Nothing, I don't make assumptions. That's something you do.
You assumed people don't give a crap about robots.txt, otherwise you wouldn't have been surprised.
You don't need to be snarky.

Robots.txt isn't for hiding/suppressing information.

Often times you can have whole URL structures that are redundant with other ones, mainly database-generated pages with all sorts of possible query parameters often disguised as paths. Robots.txt is extremely useful in ensuring crawlers can make life easier for themselves by limiting to the "real" content, as opposed to the redundant stuff.

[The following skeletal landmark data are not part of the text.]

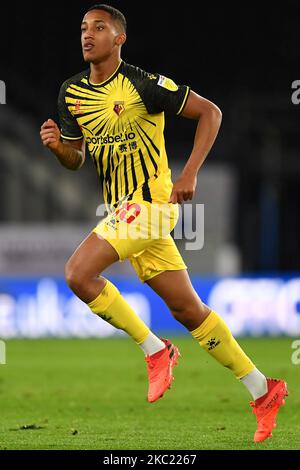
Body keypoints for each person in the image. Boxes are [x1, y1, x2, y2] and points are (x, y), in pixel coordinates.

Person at [40, 4, 287, 443]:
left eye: (99, 27)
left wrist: (189, 172)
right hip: (122, 211)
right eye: (83, 27)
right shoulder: (71, 93)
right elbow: (77, 160)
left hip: (151, 204)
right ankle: (262, 389)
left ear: (119, 38)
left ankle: (156, 350)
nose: (87, 34)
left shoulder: (141, 83)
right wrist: (60, 148)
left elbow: (211, 113)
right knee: (188, 310)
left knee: (78, 273)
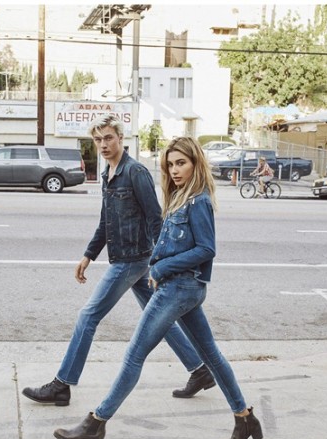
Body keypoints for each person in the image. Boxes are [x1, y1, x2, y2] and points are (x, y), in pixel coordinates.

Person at [54, 137, 263, 439]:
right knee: (211, 357)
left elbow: (206, 249)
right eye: (170, 164)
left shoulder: (198, 201)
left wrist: (162, 267)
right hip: (181, 289)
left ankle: (96, 423)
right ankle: (244, 418)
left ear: (196, 163)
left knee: (134, 356)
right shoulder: (180, 196)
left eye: (181, 163)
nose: (174, 170)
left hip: (179, 289)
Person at [22, 115, 214, 407]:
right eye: (98, 139)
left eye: (108, 138)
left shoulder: (135, 172)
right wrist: (89, 255)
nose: (103, 144)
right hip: (130, 259)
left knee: (88, 316)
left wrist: (163, 264)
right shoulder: (107, 173)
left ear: (121, 138)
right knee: (160, 317)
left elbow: (156, 219)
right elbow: (106, 220)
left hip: (134, 260)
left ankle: (62, 384)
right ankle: (199, 370)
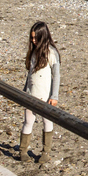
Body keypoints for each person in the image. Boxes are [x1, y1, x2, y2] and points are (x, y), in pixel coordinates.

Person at [19, 21, 60, 164]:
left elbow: (57, 76)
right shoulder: (33, 52)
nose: (33, 41)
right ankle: (23, 150)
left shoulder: (51, 53)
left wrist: (54, 96)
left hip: (46, 96)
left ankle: (46, 152)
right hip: (31, 94)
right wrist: (25, 91)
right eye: (31, 38)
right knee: (28, 121)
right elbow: (30, 74)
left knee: (47, 122)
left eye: (35, 38)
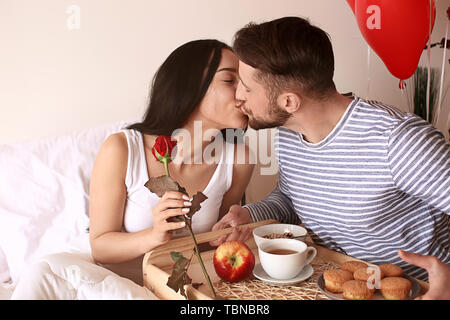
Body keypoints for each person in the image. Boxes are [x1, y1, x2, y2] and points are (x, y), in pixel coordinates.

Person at [211, 17, 450, 299]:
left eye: (247, 88)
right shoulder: (289, 133)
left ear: (289, 102)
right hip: (347, 288)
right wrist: (250, 214)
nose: (238, 96)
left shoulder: (397, 140)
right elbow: (290, 198)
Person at [11, 39, 254, 299]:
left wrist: (226, 237)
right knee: (45, 272)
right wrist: (155, 235)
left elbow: (208, 247)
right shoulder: (123, 149)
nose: (244, 92)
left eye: (245, 82)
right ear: (191, 86)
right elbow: (101, 246)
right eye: (230, 81)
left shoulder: (239, 159)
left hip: (170, 289)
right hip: (106, 284)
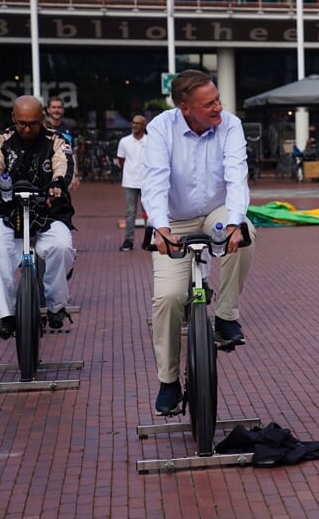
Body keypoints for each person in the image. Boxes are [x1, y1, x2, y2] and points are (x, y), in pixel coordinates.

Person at [142, 69, 256, 415]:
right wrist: (160, 229)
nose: (218, 108)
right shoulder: (161, 128)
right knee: (169, 298)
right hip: (173, 220)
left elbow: (237, 176)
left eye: (218, 99)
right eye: (209, 104)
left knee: (247, 232)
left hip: (215, 213)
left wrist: (235, 222)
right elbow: (155, 182)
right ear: (184, 108)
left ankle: (225, 316)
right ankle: (168, 381)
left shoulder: (230, 125)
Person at [0, 96, 76, 338]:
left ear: (42, 119)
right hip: (10, 214)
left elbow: (64, 165)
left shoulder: (56, 140)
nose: (27, 129)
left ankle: (56, 307)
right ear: (13, 118)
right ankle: (6, 314)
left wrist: (57, 183)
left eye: (33, 123)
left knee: (62, 248)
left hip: (48, 213)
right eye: (22, 123)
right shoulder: (2, 140)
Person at [116, 115, 147, 252]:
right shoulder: (124, 141)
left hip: (147, 182)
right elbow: (121, 160)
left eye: (138, 123)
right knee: (130, 212)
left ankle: (149, 240)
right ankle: (129, 240)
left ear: (144, 126)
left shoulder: (150, 141)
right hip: (129, 181)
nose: (134, 126)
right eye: (133, 123)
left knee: (149, 212)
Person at [45, 96, 80, 191]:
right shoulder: (43, 128)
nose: (57, 110)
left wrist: (76, 175)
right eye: (54, 107)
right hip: (45, 171)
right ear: (48, 110)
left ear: (63, 110)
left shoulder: (69, 128)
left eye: (59, 107)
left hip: (64, 172)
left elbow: (73, 152)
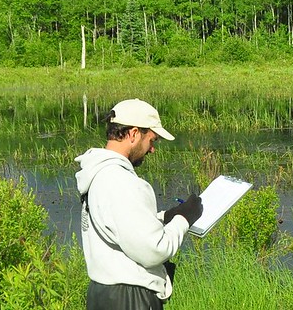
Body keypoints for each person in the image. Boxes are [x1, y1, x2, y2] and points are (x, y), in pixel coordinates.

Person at [75, 98, 203, 309]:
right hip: (129, 298)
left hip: (101, 294)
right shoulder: (122, 181)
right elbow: (155, 250)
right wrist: (184, 218)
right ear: (134, 134)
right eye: (151, 140)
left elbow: (118, 225)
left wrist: (164, 218)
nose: (152, 149)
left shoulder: (98, 173)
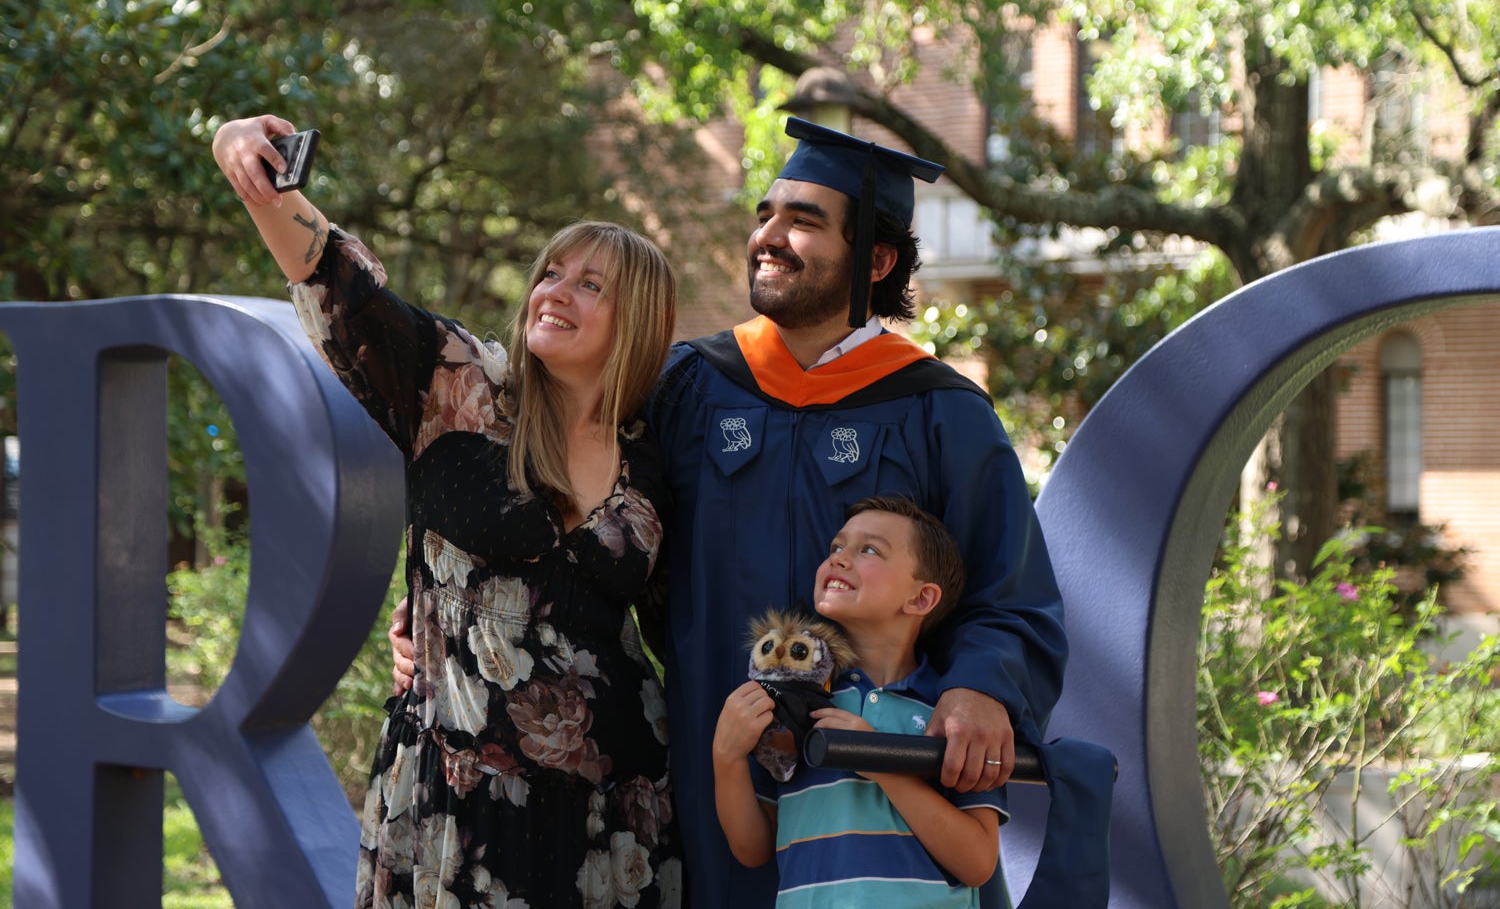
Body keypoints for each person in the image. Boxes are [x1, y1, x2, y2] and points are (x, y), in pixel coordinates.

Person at [395, 116, 1069, 907]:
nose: (770, 237)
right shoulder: (688, 387)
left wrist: (983, 689)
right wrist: (435, 615)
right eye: (766, 216)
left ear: (876, 260)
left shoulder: (941, 415)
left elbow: (1009, 595)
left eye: (804, 222)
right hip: (715, 787)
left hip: (880, 806)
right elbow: (569, 518)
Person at [213, 114, 684, 909]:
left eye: (589, 284)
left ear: (634, 320)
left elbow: (684, 624)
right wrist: (256, 175)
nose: (553, 292)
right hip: (451, 798)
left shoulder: (657, 466)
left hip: (615, 815)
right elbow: (343, 291)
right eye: (551, 272)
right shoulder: (459, 390)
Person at [714, 496, 1002, 907]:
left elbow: (978, 863)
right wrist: (725, 758)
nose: (839, 559)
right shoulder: (794, 704)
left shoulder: (954, 714)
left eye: (869, 549)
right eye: (835, 547)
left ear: (920, 599)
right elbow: (753, 848)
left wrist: (883, 764)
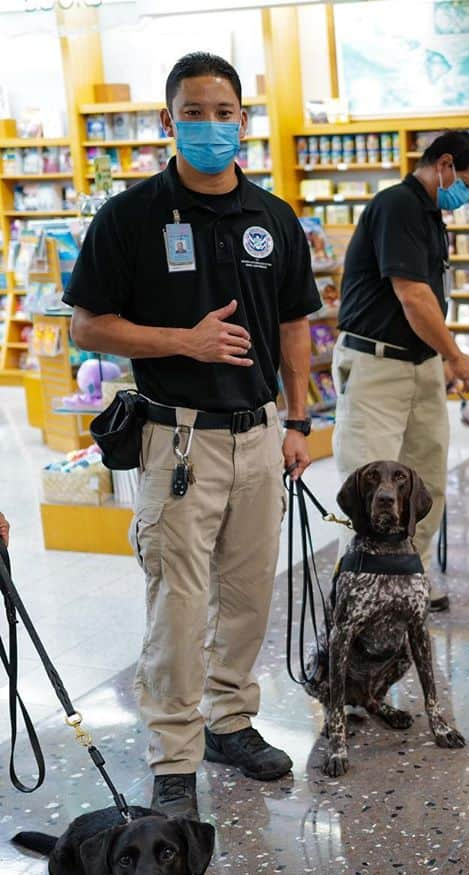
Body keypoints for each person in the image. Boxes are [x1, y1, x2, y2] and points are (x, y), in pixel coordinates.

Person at [65, 52, 322, 820]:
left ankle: (230, 722)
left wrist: (299, 417)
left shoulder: (274, 218)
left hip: (259, 434)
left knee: (248, 596)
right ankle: (173, 753)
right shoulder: (131, 216)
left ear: (245, 121)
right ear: (168, 121)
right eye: (194, 112)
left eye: (225, 112)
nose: (211, 125)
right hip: (177, 440)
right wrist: (186, 342)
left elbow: (294, 324)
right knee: (179, 604)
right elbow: (86, 323)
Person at [333, 131, 469, 610]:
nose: (468, 194)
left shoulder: (429, 216)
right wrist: (457, 355)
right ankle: (358, 591)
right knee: (369, 485)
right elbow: (413, 296)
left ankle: (407, 581)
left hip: (420, 365)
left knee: (424, 483)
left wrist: (439, 358)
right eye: (468, 182)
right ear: (444, 164)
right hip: (377, 365)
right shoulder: (397, 206)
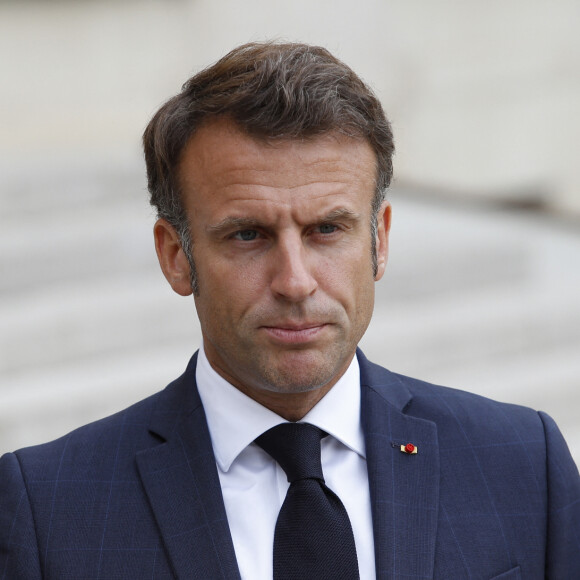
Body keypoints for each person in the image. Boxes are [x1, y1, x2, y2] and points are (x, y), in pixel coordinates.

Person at [0, 41, 578, 580]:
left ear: (379, 240)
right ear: (176, 256)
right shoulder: (49, 508)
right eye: (248, 235)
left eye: (327, 229)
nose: (296, 282)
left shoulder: (524, 462)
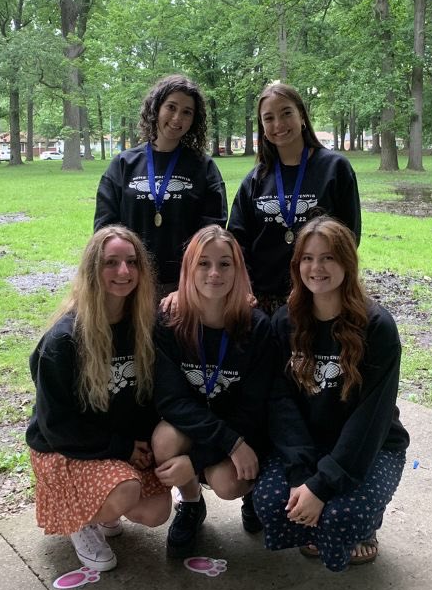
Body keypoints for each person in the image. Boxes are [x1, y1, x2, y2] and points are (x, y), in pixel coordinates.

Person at [252, 217, 409, 572]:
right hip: (310, 441)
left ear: (347, 263)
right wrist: (301, 477)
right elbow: (280, 403)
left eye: (328, 258)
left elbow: (371, 419)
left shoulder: (377, 327)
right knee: (272, 503)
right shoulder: (285, 322)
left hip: (370, 446)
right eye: (307, 258)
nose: (316, 268)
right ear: (297, 265)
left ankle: (364, 528)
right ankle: (316, 524)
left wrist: (322, 486)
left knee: (342, 516)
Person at [26, 225, 171, 572]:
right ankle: (80, 520)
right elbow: (57, 426)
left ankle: (101, 505)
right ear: (92, 269)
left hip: (114, 443)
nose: (124, 271)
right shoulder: (63, 340)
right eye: (111, 262)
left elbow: (148, 399)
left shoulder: (144, 326)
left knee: (157, 511)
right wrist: (122, 449)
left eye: (132, 262)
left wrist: (141, 443)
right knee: (126, 489)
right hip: (63, 448)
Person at [152, 225, 275, 556]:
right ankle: (191, 504)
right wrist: (222, 446)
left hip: (240, 428)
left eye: (224, 264)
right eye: (203, 263)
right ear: (188, 269)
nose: (214, 273)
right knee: (164, 440)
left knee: (228, 483)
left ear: (238, 270)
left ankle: (252, 493)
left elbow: (255, 408)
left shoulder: (256, 326)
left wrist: (201, 458)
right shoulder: (169, 321)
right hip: (197, 426)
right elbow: (171, 400)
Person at [228, 81, 361, 315]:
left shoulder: (335, 169)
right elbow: (237, 242)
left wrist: (320, 286)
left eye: (286, 113)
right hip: (264, 300)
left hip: (318, 296)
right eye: (269, 118)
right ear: (262, 126)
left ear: (301, 115)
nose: (278, 124)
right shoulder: (255, 180)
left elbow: (349, 236)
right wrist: (244, 288)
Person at [94, 75, 227, 296]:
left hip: (184, 287)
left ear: (194, 120)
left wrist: (188, 284)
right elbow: (104, 229)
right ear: (156, 108)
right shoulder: (124, 164)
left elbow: (212, 233)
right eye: (171, 107)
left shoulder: (203, 167)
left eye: (187, 112)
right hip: (130, 284)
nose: (177, 118)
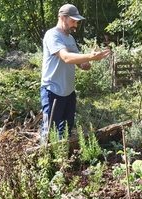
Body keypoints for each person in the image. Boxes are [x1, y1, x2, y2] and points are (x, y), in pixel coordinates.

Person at [40, 3, 111, 145]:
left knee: (66, 129)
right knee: (50, 131)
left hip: (69, 92)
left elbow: (77, 61)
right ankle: (44, 158)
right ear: (62, 18)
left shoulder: (70, 39)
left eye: (77, 23)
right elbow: (66, 57)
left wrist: (85, 63)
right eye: (73, 21)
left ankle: (62, 157)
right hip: (52, 91)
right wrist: (90, 56)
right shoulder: (52, 35)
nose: (75, 26)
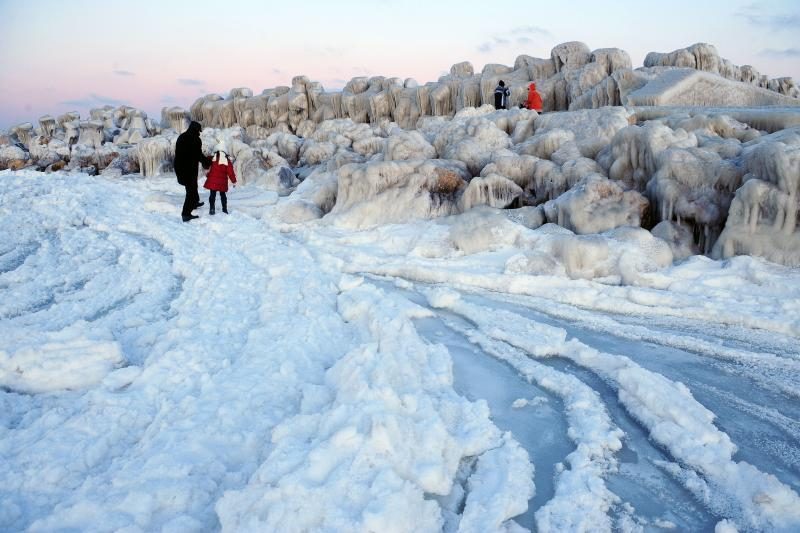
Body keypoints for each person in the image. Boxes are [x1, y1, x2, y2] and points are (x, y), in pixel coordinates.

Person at [174, 121, 211, 222]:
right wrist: (207, 162)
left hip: (180, 167)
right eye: (199, 131)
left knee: (192, 186)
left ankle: (194, 202)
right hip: (188, 168)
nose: (199, 132)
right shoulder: (195, 139)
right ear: (196, 130)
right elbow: (197, 154)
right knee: (190, 190)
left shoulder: (182, 137)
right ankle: (186, 214)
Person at [203, 143, 237, 215]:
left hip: (213, 181)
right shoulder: (227, 161)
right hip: (222, 182)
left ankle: (212, 209)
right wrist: (234, 181)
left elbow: (207, 165)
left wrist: (208, 175)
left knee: (212, 195)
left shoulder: (213, 159)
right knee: (223, 195)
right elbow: (231, 173)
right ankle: (224, 209)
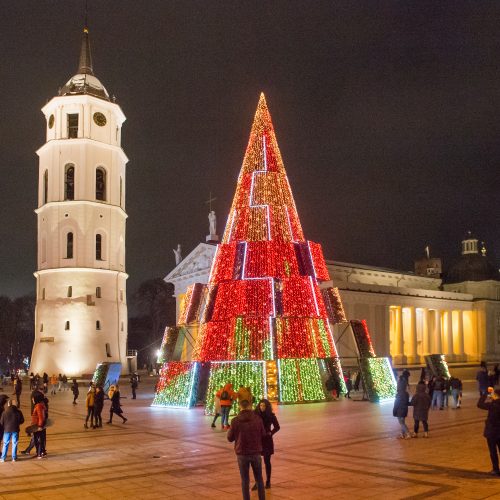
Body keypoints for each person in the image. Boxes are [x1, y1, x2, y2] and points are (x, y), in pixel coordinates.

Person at [227, 399, 266, 500]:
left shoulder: (235, 421)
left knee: (245, 481)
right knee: (259, 479)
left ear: (240, 406)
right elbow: (263, 434)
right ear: (250, 406)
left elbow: (229, 438)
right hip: (256, 452)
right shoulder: (258, 419)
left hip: (242, 454)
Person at [253, 399, 280, 490]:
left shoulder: (271, 416)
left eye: (264, 406)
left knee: (267, 461)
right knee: (256, 462)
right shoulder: (256, 415)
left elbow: (277, 427)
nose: (262, 407)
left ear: (267, 407)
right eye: (260, 406)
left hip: (267, 440)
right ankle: (257, 482)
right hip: (257, 440)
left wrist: (270, 433)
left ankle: (268, 481)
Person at [477, 388, 500, 475]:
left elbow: (479, 404)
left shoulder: (492, 405)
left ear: (496, 395)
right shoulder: (494, 404)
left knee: (493, 451)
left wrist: (485, 394)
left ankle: (495, 469)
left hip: (492, 432)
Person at [31, 393, 47, 459]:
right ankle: (40, 452)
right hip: (37, 424)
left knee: (38, 439)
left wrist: (40, 426)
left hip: (37, 425)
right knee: (39, 439)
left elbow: (41, 417)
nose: (32, 400)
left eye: (33, 398)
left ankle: (39, 453)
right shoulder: (40, 405)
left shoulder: (38, 406)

Crawling the 5,000 real pages, not the 500,000 additional URL's that return the same content.

Also for ignoring "interactive" pages like login pages that make zero sense to be crawled.

People "give a crap" about robots.txt because it's useful for that.

In light of the recent surge in scraped content trumping original content on Google search, this is so true... people who scrape your site do not care about your preferences in a txt file.
Yeah, I feel like it only discourages legitimate bots, but for malicious ones it's a big red sign saying "SENSITIVE CONTENT HERE, SCRAPE IT"
While robots.txt is not a good security measure, it's a good tool for preventing pollution of search results with pages like wp_login.php. More to steer users to the subset of pages that are useful to them, away from the pages which are only an implementation detail.

Also, some poorly rate-limited crawlers actually abide by robots.txt, so it's useful to prevent unnecessary load.